The thing is I implemented the lookaround and other less used features in a pretty patchy way. I will probably have to rewrite that part. That's why the inside of lookaround doesn't really support anything else than escaped characters. I will also count the brackets, though :)

I already noticed the empty group error, I was planning to work on it.

In this implementation the name is the group index if numeric. Maybe I should use a separate attribute called index.

Explicit capture is not implemented at this moment, you are correct.

Conditionals names. Indeed.

- clearing the XML (or regex, you can change both!) is a good idea
- atomicGroup does sound better than greedy

About the quantifier in another format, I don't think it is a good idea. The concept of my converter is to increase readability. Adding all kinds of attributes becomes troublesome. In the end, you need to know what a quantifier is in order to use regex anyway.

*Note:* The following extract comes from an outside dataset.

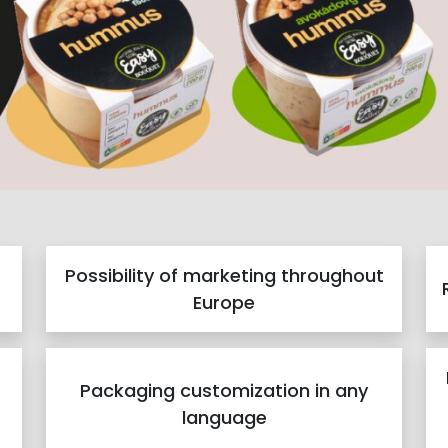
Possibility of marketing throughout
Europe
Packaging customization in any
language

About the conditionals and lookarounds being split into constituent expressions, it is a good idea, but as I mentioned, the implementation is a bit naive.

And I am open about doing a javascript version, although with all the difference in implementation I wonder if it won't be more trouble than it is worth.

Anyway, I really appreciate your support and I will work on improving this.

NoSlack913 said...

Have you ever thought about abstracting this as a way to convert (if possible) regex to a search predicate. like say a lucene search? Imagine being able to convert a very cool regex into a more simple to human read lucene (and back).

great work, look forward to digging around in the c#.

Siderite said...

The purpose of the Regex Converter was to make regular expressions convertible and humanly readable. I've never worked with Lucene, but it seems just like I was looking for.

My plan was to create either utilities or XSLT to take that XML and convert it into other things, like Lucene maybe or like BNF or EBNF. Got lazy though.